Can you fasten/remove a Torx bolt by jamming just the right size Phillips drivers onto it and will it work in a jam, for a single little project, or a few times? SURE. Will it come and bite you later if you try to confuse it for a Torx driver? Yes. Without a doubt. Is it the right tool for the job for a professional, at scale, wanting to give their customer the best work? No. Objectively: no.
Postgres is amazing. What a wonderful general purpose data store it is! It even has some incredible plug ins. But the very fact that its wire protocol has been used to reimplement the actual engine for things like time series, active-active, sharding, and horizontal scale tells us a very important fact: it is not the silver bullet you are making it out to be.
Your commentary is hardly objective nor based in “system engineering”: I am sure OpenAI uses Postgres. I am sure they use it for its strengths (like transactional data, HRIS applications, or the myriad other things any business does). If it underpins their actual technology as a primary vector store, I would guess that it is only with some very, very advanced, proprietary pg_* plugins, storage layers, etc that basically turn it into a CockroachDB style implementation of where it’s just the PG wire protocol talking to an enormously different storage engine (read: NOT at all Postgres).
I love me some PG just as much as the next guy, and think this “Vector DBs are the greatest thing since sliced bread and will solve all my problems and make everything else obsolete” is just as crazy as “Vector DBs are just a fad, meh, Postgres FTW”.

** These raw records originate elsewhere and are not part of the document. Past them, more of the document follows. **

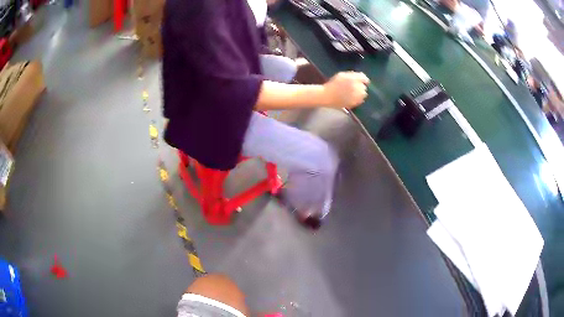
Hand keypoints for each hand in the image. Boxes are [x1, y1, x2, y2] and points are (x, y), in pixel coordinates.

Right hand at [323, 72, 369, 108]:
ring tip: (353, 93)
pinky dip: (357, 99)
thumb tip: (361, 76)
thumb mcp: (342, 75)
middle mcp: (356, 87)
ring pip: (363, 94)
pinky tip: (351, 98)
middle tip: (353, 87)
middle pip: (364, 87)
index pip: (364, 79)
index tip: (361, 81)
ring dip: (360, 93)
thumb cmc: (332, 84)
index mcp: (353, 79)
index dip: (363, 80)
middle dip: (360, 87)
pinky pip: (360, 101)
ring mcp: (356, 96)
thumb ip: (352, 75)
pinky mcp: (354, 103)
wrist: (326, 96)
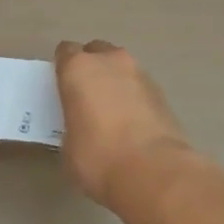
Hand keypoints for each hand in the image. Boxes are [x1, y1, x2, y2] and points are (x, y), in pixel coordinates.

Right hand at [55, 40, 194, 208]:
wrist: (153, 171)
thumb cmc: (98, 158)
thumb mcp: (68, 145)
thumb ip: (72, 123)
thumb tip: (82, 126)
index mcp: (78, 68)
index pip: (65, 52)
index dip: (63, 68)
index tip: (62, 87)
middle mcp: (109, 61)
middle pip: (96, 51)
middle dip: (91, 68)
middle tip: (87, 97)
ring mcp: (138, 73)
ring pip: (120, 66)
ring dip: (115, 80)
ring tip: (112, 111)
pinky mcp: (161, 91)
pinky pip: (139, 85)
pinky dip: (134, 96)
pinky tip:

If you can actually substantiate that OpenAI is using vanilla-ish (or close to it) PG (and its actual storage, query, etc engine) for actual OpenAI vector or embedding use, I encourage you to substantiate your claim, but I suspect that’s not possible because 1) that information is largely proprietary 2) we know that PG as a datastore is not built for that at even a fraction of a percent of OpenAI’s scale. I am sure vanilla-ish PG exists in their ERP, CRM, etc systems abound, but that’s a specious argument to confuse that with the actual service delivery stack to try and discredit Vector DBs.
EDIT: Also, let’s not confuse pg_openai and attendant end user functions/stored procedures/UDFs with what it takes to run OpenAI’s service delivery fabric.